Relator do anteprojeto da reforma do código, ele afirma que o texto deve descriminalizar o aborto quando for comprovada a anencefalia ou a existência de doenças graves e anomalias incuráveis no feto, que inviabilizem a vida.
Gonçalves vê como “natural” a resistência de bancadas religiosas à polêmica. “Numa questão como esta, diversas opiniões filosóficas ou religiosas têm legitimidade. Mas a antecipação do parto é vista como um procedimento médico e não ético”, diz.
Segundo o procurador, o objetivo da mudança é deixar que a mãe tenha liberdade para tomar a decisão de levar a gravidez adiante nesses casos.
“Estamos propondo que não seja crime a antecipação do parto nestes casos, entre eles quando o feto não tiver cérebro ou tiver alguma doença que impeça a vida extrauterina. A minha ênfase é que a mulher possa tomar a decisão caso queira continuar a gravidez, mas isso não pode ser uma coisa imposta. O estado não pode obrigar esta mulher que quer ser mãe que leve a gravidez até o fim, com as dores da gravidez e as alegrias do parto, se ela não quer”, afirma.
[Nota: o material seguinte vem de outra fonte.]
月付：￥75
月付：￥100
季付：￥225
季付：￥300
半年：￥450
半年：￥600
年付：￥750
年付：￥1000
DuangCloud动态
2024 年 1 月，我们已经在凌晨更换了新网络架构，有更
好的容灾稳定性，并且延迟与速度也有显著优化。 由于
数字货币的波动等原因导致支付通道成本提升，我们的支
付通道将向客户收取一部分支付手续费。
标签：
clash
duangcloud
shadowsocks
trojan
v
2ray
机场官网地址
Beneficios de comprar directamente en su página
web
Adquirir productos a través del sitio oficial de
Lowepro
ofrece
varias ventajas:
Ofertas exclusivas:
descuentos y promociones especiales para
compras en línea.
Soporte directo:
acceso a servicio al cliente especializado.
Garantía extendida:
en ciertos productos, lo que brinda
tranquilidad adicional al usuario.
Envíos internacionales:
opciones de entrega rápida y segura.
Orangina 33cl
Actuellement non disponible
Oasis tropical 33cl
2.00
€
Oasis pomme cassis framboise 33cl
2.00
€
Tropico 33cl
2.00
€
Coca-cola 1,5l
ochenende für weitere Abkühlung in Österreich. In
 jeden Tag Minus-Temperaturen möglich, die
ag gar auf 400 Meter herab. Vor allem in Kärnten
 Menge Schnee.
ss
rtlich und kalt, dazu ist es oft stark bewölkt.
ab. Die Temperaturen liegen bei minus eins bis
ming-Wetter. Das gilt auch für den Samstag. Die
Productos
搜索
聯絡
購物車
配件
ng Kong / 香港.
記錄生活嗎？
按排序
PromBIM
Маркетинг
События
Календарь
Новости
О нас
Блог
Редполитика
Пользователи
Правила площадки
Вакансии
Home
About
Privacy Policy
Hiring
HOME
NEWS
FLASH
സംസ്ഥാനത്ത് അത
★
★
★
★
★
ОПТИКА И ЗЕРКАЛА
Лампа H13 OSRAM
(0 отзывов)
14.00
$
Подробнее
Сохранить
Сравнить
A chamada "anencefalia" é uma grave malformação fetal que resulta da falha de fechamento do "tubo neural" (a estrutura que dá origem ao cérebro e a medula espinhal), levando à ausência de cérebro, calota craniana e couro cabeludo. A junção desses problemas impede qualquer possibilidade de o bebê sobreviver, mesmo se chegar a nascer.
Estimativas médicas apontam para uma incidência de aproximadamente um caso a cada mil nascidos vivos no Brasil. Cerca de 50% dos fetos anencéfalos apresenta parada dos batimentos cardíacos fetais antes mesmo do parto, morrendo dentro do útero da gestante, de acordo com dados da Federação Brasileira das Associações de Ginecologia e Obstetrícia (Febrasgo).
Um pequeno percentual desses fetos apresenta batimentos cardíacos e movimentos respiratórios fora do útero, funções que podem persistir por algumas horas e, em raras situações, por mais de um dia.
Isso não significa possibilidade de sobrevida, explica o médico Olímpio Barbosa de Moraes Filho, presidente da comissão de assistência ao abortamento, parto e puerpério da Febrasgo. "Ele precisa do cérebro para comer, para respirar. Não há como respirar sem cérebro, por isso ele morre, no máximo, em algumas horas. A chance de sobrevivência é zero", diz Moraes Filho.
O diagnóstico pode ser dado com total precisão pelo exame de ultrassom e pode ser detectado em até três meses de gestação.